Je ne peux pas expliquer aux Suisses comment les armes sont acceptées dans la société américaine. Les armes à feu font, ont fait et feront probablement partie de la culture. Comment cette norme se joue dans les fusillades dans les écoles me dépasse. Le seul incident dont j’ai été témoin, il y a des années, n’était pas une tentative de tirer sur des étudiants. Raymond était en colère contre moi, le professeur, probablement parce qu’il manquait de drogue à l’époque. Nous nous sommes bien entendus après l’incident, chaque fois qu’il s’est présenté en classe.
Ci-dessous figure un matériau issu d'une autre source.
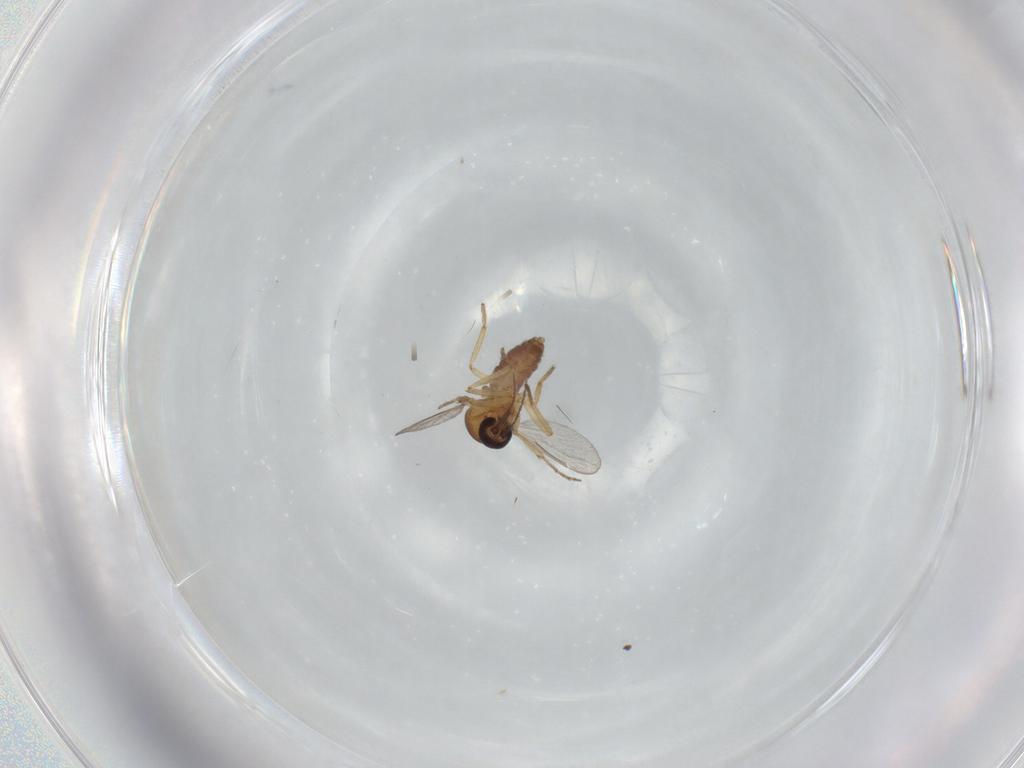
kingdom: Animalia
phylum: Arthropoda
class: Insecta
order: Diptera
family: Ceratopogonidae
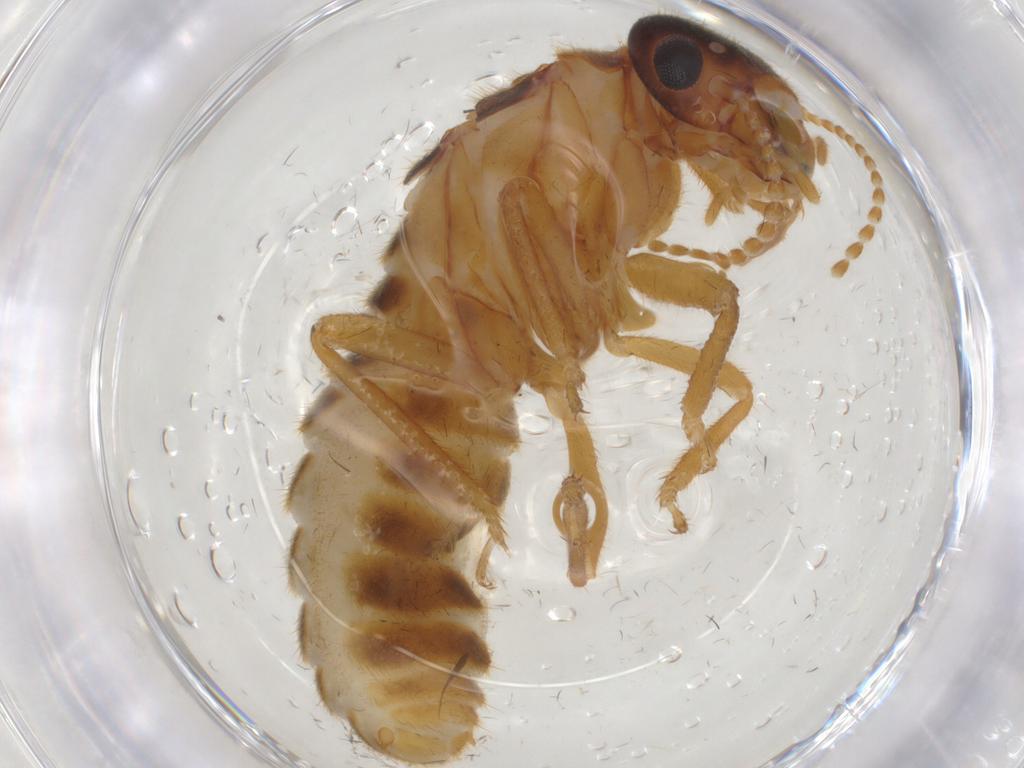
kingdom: Animalia
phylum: Arthropoda
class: Insecta
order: Blattodea
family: Termitidae
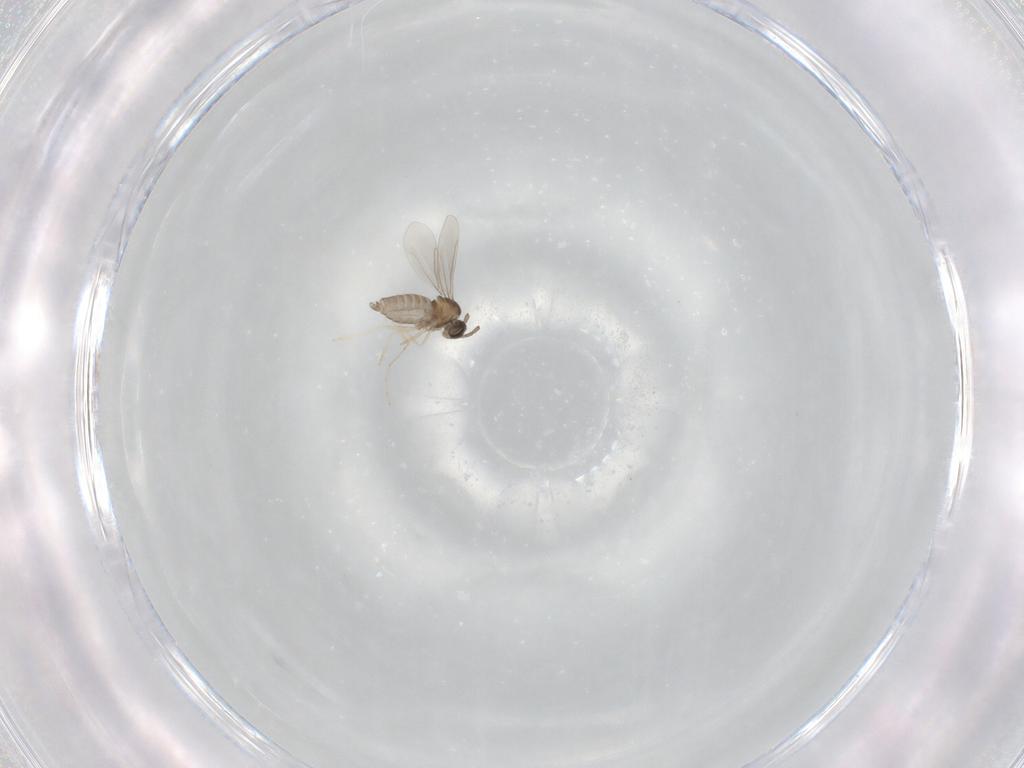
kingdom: Animalia
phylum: Arthropoda
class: Insecta
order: Diptera
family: Cecidomyiidae
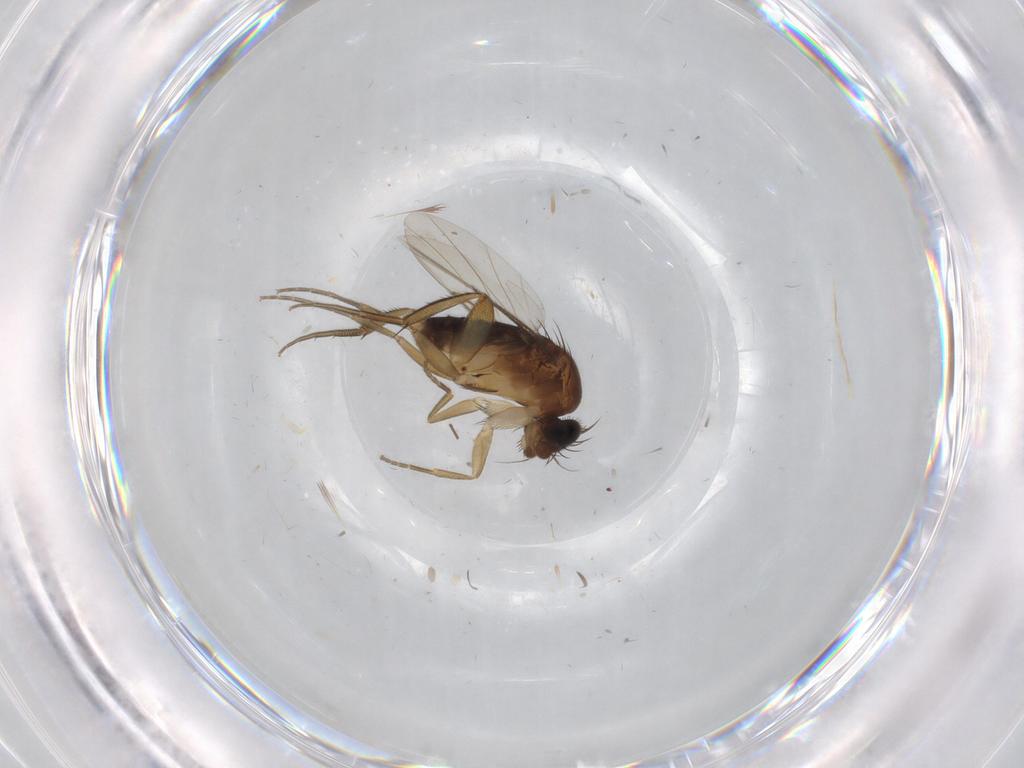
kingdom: Animalia
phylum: Arthropoda
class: Insecta
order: Diptera
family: Phoridae
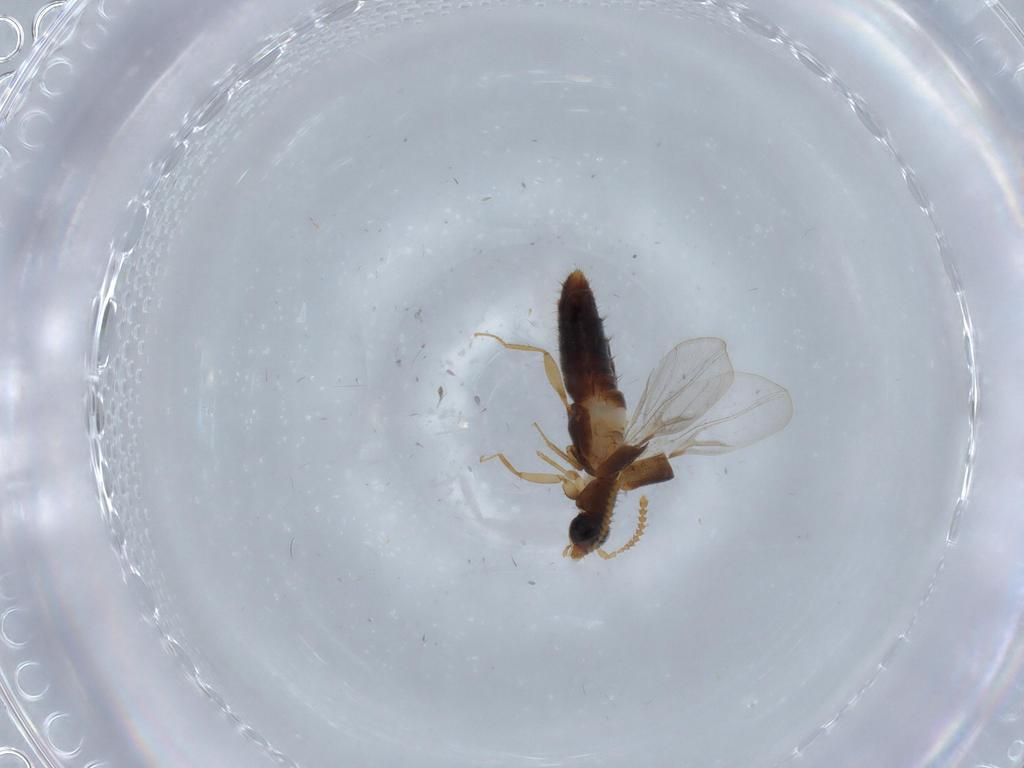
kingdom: Animalia
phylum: Arthropoda
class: Insecta
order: Coleoptera
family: Staphylinidae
La liste des fusillades dans les écoles continue. Newtown, Parkdale, Uvalde, etc. etc. Il y a déjà eu vingt-sept fusillades dans des écoles aux États-Unis cette année. Après chacun, il y a un deuil national, des promesses de changer les lois et la répétition par la National Rifle Association (NRA) et ses partisans que “les armes ne tuent pas, les gens oui” ou “la seule chose qui arrête un mauvais un gars avec une arme à feu est un bon gars avec une arme à feu. Les fusillades dans les écoles font désormais partie de l’écosystème américain, un dérivé de la culture des armes à feu. Il y a environ 330 millions de personnes vivant aux États-Unis ; il y a environ 400 millions d’armes à feu aux États-Unis
Pourquoi l’écosystème américain des armes à feu ne peut-il pas changer pour le mieux ? Il ne s’agit pas seulement de la NRA ou du deuxième amendement. C’est aussi l’image du cow-boy et de la liberté. Un professeur de sciences politiques à l’université a souligné que la campagne publicitaire la plus réussie de l’histoire était l’homme de Marlboro, le cow-boy viril du Far West avec son cheval et son fusil. L’image du cow-boy en tant qu’icône américaine persiste.
Il a fallu des centaines d’années aux États-Unis pour interdire l’esclavage. Le changement de paradigme a été long et finalement accéléré par une terrible guerre civile. Des pays comme la Nouvelle-Zélande ont pris des mesures drastiques pour réduire la possession d’armes à feu. Les horreurs d’Uvalde, de Newtown et de Parkdale choquent, mais rien de plus ne se produit. L’expression du discours radiophonique de Bill Clinton en 1998 “pensées et prières” après une fusillade de masse fait désormais partie du vocabulaire de tous les présidents récents. Les fusillades dans les écoles n’ont pas affecté la culture américaine des armes à feu. Cet écosystème semble immunisé contre le changement.